$$X_n = \max(X_0+\sum\limits_{i=1}^n\xi_i, \sum\limits_{i=2}^n\xi_i, \sum\limits_{i=3}^n\xi_i, ..., 0)$$
$$\Rightarrow \frac 1nX_n = \max\left(\frac 1n(X_0+\sum\limits_{i=1}^n\xi_i), \frac 1n\sum\limits_{i=2}^n\xi_i, \frac 1n\sum\limits_{i=3}^n\xi_i, ..., \frac 1n\cdot0\right)$$
$$\Rightarrow \operatorname{plim} \frac 1nX_n = \operatorname{plim}\max\left(\frac 1n(X_0+\sum\limits_{i=1}^n\xi_i), \frac 1n\sum\limits_{i=2}^n\xi_i, \frac 1n\sum\limits_{i=3}^n\xi_i, ..., \frac 1n\cdot0\right)$$
The $\max$ is a continuous function. Also, since the $\xi$-series is i.i.d, the Law of Large Numbers holds.
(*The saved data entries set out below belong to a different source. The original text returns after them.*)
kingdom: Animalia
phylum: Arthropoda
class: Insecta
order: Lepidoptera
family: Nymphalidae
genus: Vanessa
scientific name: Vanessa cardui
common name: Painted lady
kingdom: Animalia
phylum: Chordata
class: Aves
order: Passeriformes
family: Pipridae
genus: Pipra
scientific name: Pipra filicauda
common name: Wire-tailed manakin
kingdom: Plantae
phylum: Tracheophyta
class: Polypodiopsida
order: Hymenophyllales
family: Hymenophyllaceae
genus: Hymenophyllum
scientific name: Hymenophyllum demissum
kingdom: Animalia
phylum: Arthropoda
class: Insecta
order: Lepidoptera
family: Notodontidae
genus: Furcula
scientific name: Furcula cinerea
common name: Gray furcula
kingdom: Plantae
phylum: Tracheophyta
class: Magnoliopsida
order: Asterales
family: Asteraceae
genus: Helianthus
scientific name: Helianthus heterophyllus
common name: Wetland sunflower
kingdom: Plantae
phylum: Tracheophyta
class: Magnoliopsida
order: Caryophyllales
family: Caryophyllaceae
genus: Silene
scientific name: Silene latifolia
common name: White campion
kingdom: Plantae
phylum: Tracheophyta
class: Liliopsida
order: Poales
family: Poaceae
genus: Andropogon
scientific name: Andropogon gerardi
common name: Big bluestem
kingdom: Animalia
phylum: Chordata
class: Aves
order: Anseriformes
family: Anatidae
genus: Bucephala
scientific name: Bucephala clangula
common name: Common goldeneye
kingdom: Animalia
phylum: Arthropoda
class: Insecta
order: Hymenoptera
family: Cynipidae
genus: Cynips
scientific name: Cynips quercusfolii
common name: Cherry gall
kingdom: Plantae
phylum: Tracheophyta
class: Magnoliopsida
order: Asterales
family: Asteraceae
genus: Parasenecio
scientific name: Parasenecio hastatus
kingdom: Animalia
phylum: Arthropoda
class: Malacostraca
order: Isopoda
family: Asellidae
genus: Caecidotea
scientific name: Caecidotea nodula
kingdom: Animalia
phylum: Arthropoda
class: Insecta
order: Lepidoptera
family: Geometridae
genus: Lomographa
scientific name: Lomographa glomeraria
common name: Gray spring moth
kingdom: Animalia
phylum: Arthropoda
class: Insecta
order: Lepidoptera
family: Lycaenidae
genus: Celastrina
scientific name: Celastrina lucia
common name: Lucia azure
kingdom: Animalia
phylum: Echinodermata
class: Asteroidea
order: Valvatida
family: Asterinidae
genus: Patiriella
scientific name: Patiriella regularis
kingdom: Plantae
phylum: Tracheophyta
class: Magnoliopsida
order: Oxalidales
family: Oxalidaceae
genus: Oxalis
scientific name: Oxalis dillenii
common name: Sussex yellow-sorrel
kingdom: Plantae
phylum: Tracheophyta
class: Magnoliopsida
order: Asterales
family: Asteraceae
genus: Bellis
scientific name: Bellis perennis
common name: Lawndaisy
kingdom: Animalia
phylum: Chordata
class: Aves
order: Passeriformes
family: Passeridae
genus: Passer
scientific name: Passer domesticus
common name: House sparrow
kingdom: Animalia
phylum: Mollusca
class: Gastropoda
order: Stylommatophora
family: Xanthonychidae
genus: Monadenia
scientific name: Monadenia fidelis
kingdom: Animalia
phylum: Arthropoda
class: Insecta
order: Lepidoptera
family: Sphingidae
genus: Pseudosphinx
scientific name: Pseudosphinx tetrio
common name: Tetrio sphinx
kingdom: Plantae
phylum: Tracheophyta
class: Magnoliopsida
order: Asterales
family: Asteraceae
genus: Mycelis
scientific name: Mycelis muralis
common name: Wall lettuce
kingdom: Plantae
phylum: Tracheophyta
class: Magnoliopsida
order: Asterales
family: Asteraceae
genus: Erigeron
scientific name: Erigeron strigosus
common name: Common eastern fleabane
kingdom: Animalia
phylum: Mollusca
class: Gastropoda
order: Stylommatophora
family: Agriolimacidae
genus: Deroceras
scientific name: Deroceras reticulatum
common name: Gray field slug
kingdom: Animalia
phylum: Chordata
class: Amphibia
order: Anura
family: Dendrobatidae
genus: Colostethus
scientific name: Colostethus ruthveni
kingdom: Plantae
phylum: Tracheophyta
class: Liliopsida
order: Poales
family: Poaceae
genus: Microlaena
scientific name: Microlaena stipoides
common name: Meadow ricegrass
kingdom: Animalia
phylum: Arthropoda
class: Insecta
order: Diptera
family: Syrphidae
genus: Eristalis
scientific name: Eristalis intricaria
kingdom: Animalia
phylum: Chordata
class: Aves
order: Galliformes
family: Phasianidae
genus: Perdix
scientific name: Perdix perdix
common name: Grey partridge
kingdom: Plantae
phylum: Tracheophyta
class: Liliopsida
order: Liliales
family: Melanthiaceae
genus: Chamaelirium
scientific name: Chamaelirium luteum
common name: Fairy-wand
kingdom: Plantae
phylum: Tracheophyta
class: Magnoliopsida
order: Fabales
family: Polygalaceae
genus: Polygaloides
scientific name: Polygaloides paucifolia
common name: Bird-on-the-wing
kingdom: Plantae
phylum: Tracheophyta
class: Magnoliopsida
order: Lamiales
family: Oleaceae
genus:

Then
$$\operatorname{plim} \frac 1nX_n = \max\left(\operatorname{plim}\frac 1n(X_0+\sum\limits_{i=1}^n\xi_i), \operatorname{plim}\frac 1n\sum\limits_{i=2}^n\xi_i, \operatorname{plim}\frac 1n\sum\limits_{i=3}^n\xi_i, ..., \operatorname{plim}\frac 1n\cdot0\right)$$
$$\rightarrow_{p} \max\left(\frac 1n\sum\limits_{i=1}^nE(\xi_i), \frac 1n\sum\limits_{i=2}^nE(\xi_i), \frac 1n\sum\limits_{i=3}^nE(\xi_i), ..., 0\right)$$
$$= \max\left(\frac 1nnE(\xi), \frac 1n(n-1)E(\xi), \frac 1n(n-2)E(\xi),..., 0\right) = E(\xi)$$
under the assumption that $E(\xi)>0$. QED